Seven generations have been built. Toyota treats the project as an evolving research platform rather than a fixed product, so dimensions, control approach and locomotion have all changed between generations. Where a figure is known, CUE7 (April 2026) and CUE6 (December 2022 / September 2024 record) are shown side-by-side. Earlier generations are summarised where data was published.
Physical Dimensions
Height
218 cm (CUE7)
Weight
74 kg (CUE7) / ~120 kg (CUE6)
Frame
Metal frame, reported aluminium alloy (CUE7)
Arm
Right arm re-engineered for extra throwing strength (CUE6); ~350 wires integrated to support long-shot motion
End effector
Simplified 2–3 finger gripper optimised for ball release (CUE7)
Locomotion
CUE1–CUE2
Seated / tethered static shooting platform (2018)
CUE3
Standalone, standing posture (2019)
CUE4
Skate-style wheeled undercarriage for on-court movement (2019)
CUE5
Wheeled base with internal battery space for dribbling demos (2021)
CUE6
Fixed shooting stance for long-range Guinness attempt (2022–2024)
CUE7
Inverted two-wheel dynamically balancing base (April 2026)
Control System & AI
CUE7 Control Stack
Hybrid reinforcement learning + model predictive control for dynamic shooting motion
CUE6 Control Stack
AI based on robot structure; learned throwing style optimised for long distance (per project lead Tomohiro Nomi)
Adaptive Shooting
Adjusts aim, posture, arm position and shot strength in real time based on feedback
Development AI
Learns from errors across practice sessions; iterative self-correction across shooting attempts
Sensing & Vision
Primary Vision
Camera-based target detection and distance estimation
CUE6 Additions
Foot-mounted cameras to track ball movement and positioning
CUE7 Perception
Integrated perception + motion control; basket detection drives aim rather than fixed-position shooting
Capabilities
Free-throw shooting
All generations
Long-range shooting
From three-point range (CUE3) up to 24.55 m (CUE6 record)
Dribbling
Introduced in CUE5 (2021)
Autonomous grasp + shoot
Introduced in CUE4 (2019)
Multi-generation best distance
24.55 m (CUE6, 26 September 2024, Nagakute, Aichi, Japan)
Guinness World Records
Most consecutive free throws (assisted, by a humanoid)

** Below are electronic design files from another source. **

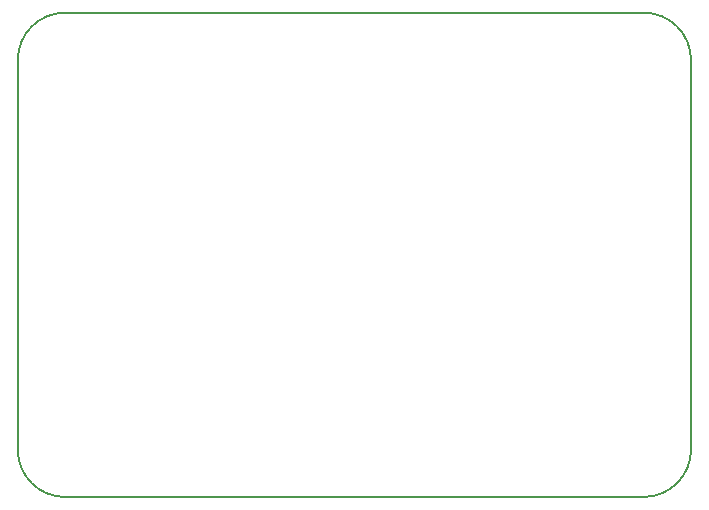
<source format=gm1>
G04 #@! TF.FileFunction,Profile,NP*
%FSLAX46Y46*%
G04 Gerber Fmt 4.6, Leading zero omitted, Abs format (unit mm)*
G04 Created by KiCad (PCBNEW 4.0.6) date 08/02/17 17:45:47*
%MOMM*%
%LPD*%
G01*
G04 APERTURE LIST*
%ADD10C,0.100000*%
%ADD11C,0.150000*%
G04 APERTURE END LIST*
D10*
D11*
X100000000Y-97000000D02*
G75*
G03X104000000Y-101000000I4000000J0D01*
G01*
X104000000Y-101000000D02*
X153000000Y-101000000D01*
X153000000Y-101000000D02*
G75*
G03X157000000Y-97000000I0J4000000D01*
G01*
X157000000Y-64000000D02*
G75*
G03X153000000Y-60000000I-4000000J0D01*
G01*
X104000000Y-60000000D02*
G75*
G03X100000000Y-64000000I0J-4000000D01*
G01*
X100000000Y-64000000D02*
X100000000Y-97000000D01*
X157000000Y-64000000D02*
X157000000Y-97000000D01*
X104000000Y-60000000D02*
X153000000Y-60000000D01*
M02*

</source>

2,020 — CUE3, April 2019 (6 h 35 min)
Farthest basketball shot by a humanoid robot
24.55 m — CUE6, September 2024
Open target (team-stated ambition)
Human record 34.60 m (Joshua Walker, July 2022)
Pricing & Availability
Retail Price
Not for sale (research prototype); third-party aggregator humanoid.guide lists a speculative figure of around US$150,000 per unit
Availability
Research unit; appears at public demonstrations, B.League games and Guinness attempts
Partnerships
Registered with B.League club Alvark Tokyo from CUE4 (jersey #94)
Open-Source
No — software and hardware are internal to Toyota / TES
Disclaimer: Spec data is compiled from Toyota publications, technical press, and third-party aggregators. Because CUE is a research platform, figures often apply only to a specific generation or demonstration configuration rather than a fixed production unit. Pricing shown is speculative third-party estimation; the robot is not sold commercially. Some content on this page was created with the assistance of AI tools.